■ **TRY IT**: Which lines in the records below contain the word "changed"? Copy each of those lines in full, and treat uppercase and lowercase as different.

(Entries drawn from a collection)
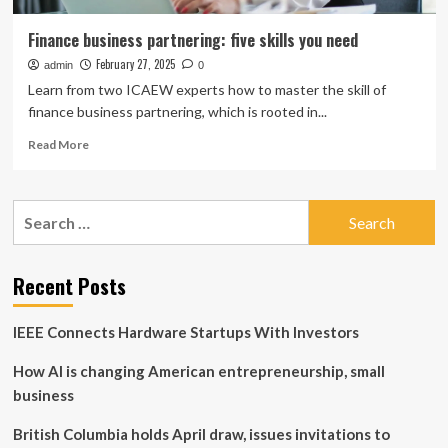
Finance business partnering: five skills you need
February 27, 2025
admin
0
Learn from two ICAEW experts how to master the skill of
finance business partnering, which is rooted in...
Read
Read More
more
about
Finance
Search
business
for:
partnering:
five
skills
Recent Posts
you
need
IEEE Connects Hardware Startups With Investors
How AI is changing American entrepreneurship, small
business
British Columbia holds April draw, issues invitations to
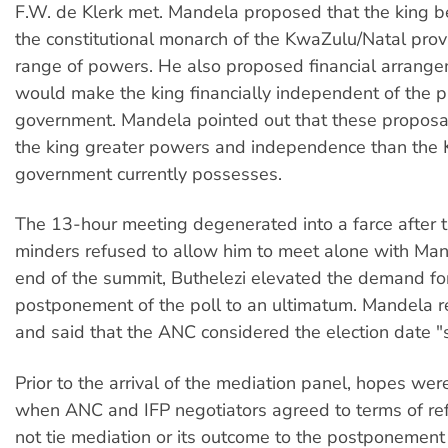
F.W. de Klerk met. Mandela proposed that the king b
the constitutional monarch of the KwaZulu/Natal prov
range of powers. He also proposed financial arrange
would make the king financially independent of the pr
government. Mandela pointed out that these proposa
the king greater powers and independence than the
government currently possesses.
The 13-hour meeting degenerated into a farce after t
minders refused to allow him to meet alone with Man
end of the summit, Buthelezi elevated the demand fo
postponement of the poll to an ultimatum. Mandela r
and said that the ANC considered the election date "
Prior to the arrival of the mediation panel, hopes wer
when ANC and IFP negotiators agreed to terms of ref
not tie mediation or its outcome to the postponement 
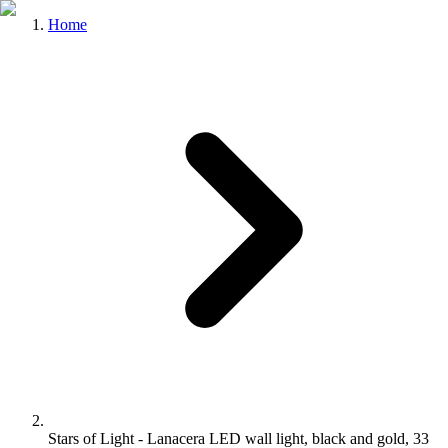
Home
Stars of Light - Lanacera LED wall light, black and gold, 33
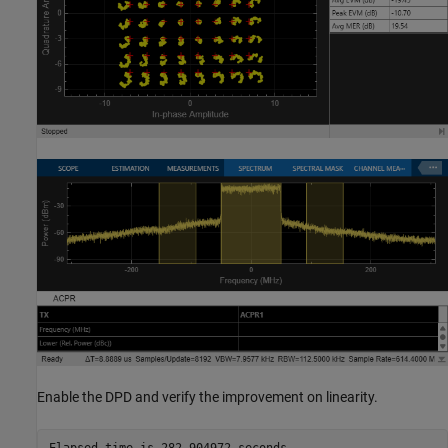
Enable the DPD and verify the improvement on linearity.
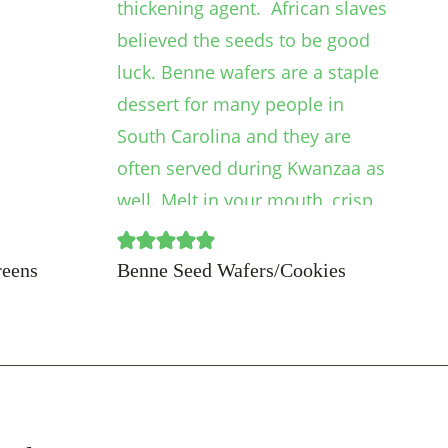
reens
Benne Seed Wafers/Cookies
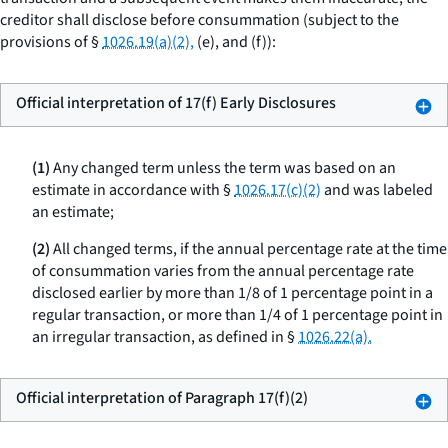
creditor shall disclose before consummation (subject to the
provisions of §
1026.19(a)(2),
(e), and (f)):
Official interpretation of 17(f) Early Disclosures
(1)
Any changed term unless the term was based on an
estimate in accordance with §
1026.17(c)(2)
and was labeled
an estimate;
(2)
All changed terms, if the annual percentage rate at the time
of consummation varies from the annual percentage rate
disclosed earlier by more than 1/8 of 1 percentage point in a
regular transaction, or more than 1/4 of 1 percentage point in
an irregular transaction, as defined in §
1026.22(a).
Official interpretation of Paragraph 17(f)(2)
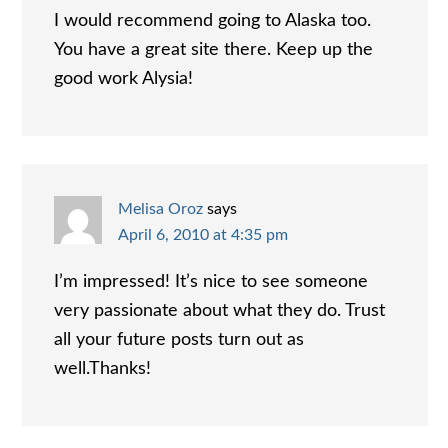
I would recommend going to Alaska too.
You have a great site there. Keep up the
good work Alysia!
Melisa Oroz
says
April 6, 2010 at 4:35 pm
I’m impressed! It’s nice to see someone
very passionate about what they do. Trust
all your future posts turn out as
well.Thanks!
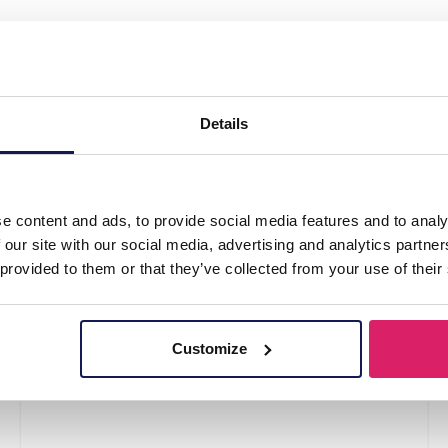
tickers Thank you 2.5cm - 500pcs"
Details
e content and ads, to provide social media features and to analy
 our site with our social media, advertising and analytics partn
 provided to them or that they’ve collected from your use of their
Customize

■ **COMPLETED TASK**:
Any changed term unless the term was based on an
All changed terms, if the annual percentage rate at the time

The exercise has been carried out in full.